Стихи
Опубликовано в журнале Дружба Народов, номер 7, 2019
Пагын Сергей Анатольевич — поэт. Родился в 1969 году в Молдавии, в г. Единцы. Окончил филфак Бельцкого пединститута. С 2000 г. — главный редактор регионального издания «Норд-инфо». Автор пяти книг стихов, в том числе «Перед снегом» (2012) и «Просто жизнь» (2017). Дипломант Международного поэтического конкурса им.Н.С.Гумилёва «Заблудившийся трамвай» (2010). Лауреат премии «Молодой Петербург» (2011) и др.
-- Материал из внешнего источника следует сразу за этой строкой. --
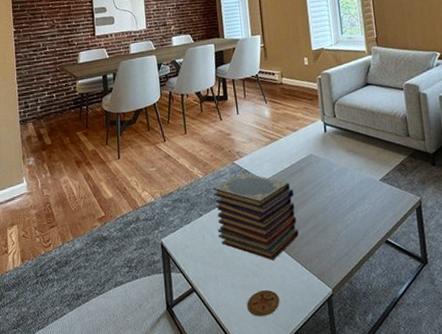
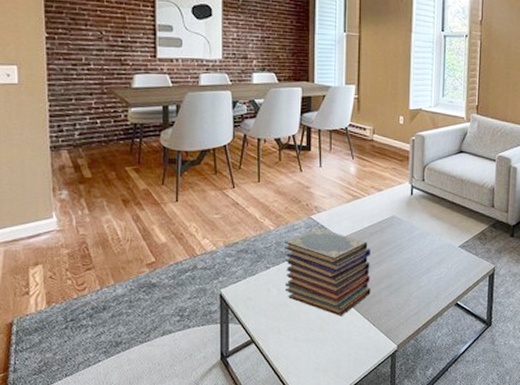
coaster: present [247,290,280,317] -> none [309,344,343,369]

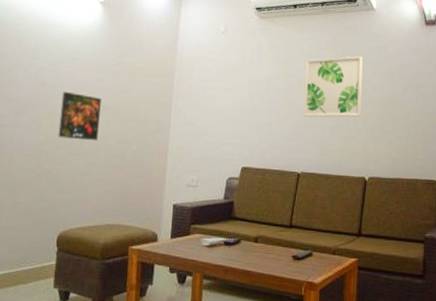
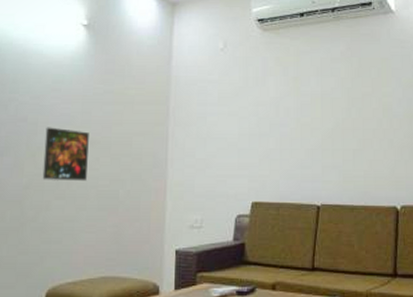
wall art: present [304,56,363,117] -> none [318,66,387,140]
Живет в г.Единцы.
* * *
Язык земли подспудный и глухой,
суглинистый, песчаный, корневой,
воды грунтовой гласные протяжны…
Но всё же я покуда жить хочу,
и азбуку воздушную учу
на слух,
на вдох,
на тёплый выдох влажный,
на долгий взгляд, в котором дерева —
большие и разумные слова,
вишнёвой вязи вижу колыханье.
А на ограде — воробьёв петит,
ворона в небе буквицей летит
неявленного зрению посланья.
Разговор
«Тяжко мне, и воды мои мутны,
яблоки водянисты в моих корзинах,
старый друг приходит из тишины,
руку жмёт — и веет холодной глиной».
А она в ответ: «Мне во сне вчера
ласточки всё виделись на закате —
он был розов, будто сосны кора,
или как моё, если помнишь, платье…
Знаешь, и было мне так легко!
Птицы проносились под облаками,
тёплыми, как бабушкино молоко.
Птицы с обжигающими глазами!
Всё летали рядом, касались лба…
Было много ветра и много света…»
И в пару дыхания все слова
обретали вес и объём предметов,
и, светясь, позванивали в тишине.
И тогда я чувствовал, что едины
ласточки, пролетающие во сне,
паданцы золотистые из корзины.
* * *
Ушедших я в прозрачном сне
не в праздной вижу тишине
у озера иль речки,
и не в саду, не на лугу…
К примеру, бабушку могу
сидящею у печки
увидеть в дрёме сквозь слезу —
в огонь она кладёт лозу,
кипит варенье в чане
из розоватой алычи.
И дед в тележке кирпичи
для строящейся бани
везёт, хромая, в глубь двора.
И снится дядя до утра —
при сумеречном свете
для хлама, молча, строит клеть…
Так быт неспешно входит в смерть,
а может быть — в бессмертье.
* * *
Отец меня стрижёт. Его прохладны руки.
И снег, как простыня, колеблется в окне.
И память, что светла, и тёмный страх разлуки
откроют тихо дверь, забытую во мне
в такой же снежный день:
идёт кривою тропкой
уже хмельной сосед, переколов дрова,
в руке несёт домой в газете поллитровку,
под мышкой у него свиная голова.
Напротив во дворе с обеда топят баню,
блуждает тёплый дым в разросшемся снегу.
Мне восемь лет, и я сижу и засыпаю,
закутанный в халат, проснуться не могу,
под мерные щелчки отцовских ножниц в доме,
ещё большом, где печь дудит в трубу свою…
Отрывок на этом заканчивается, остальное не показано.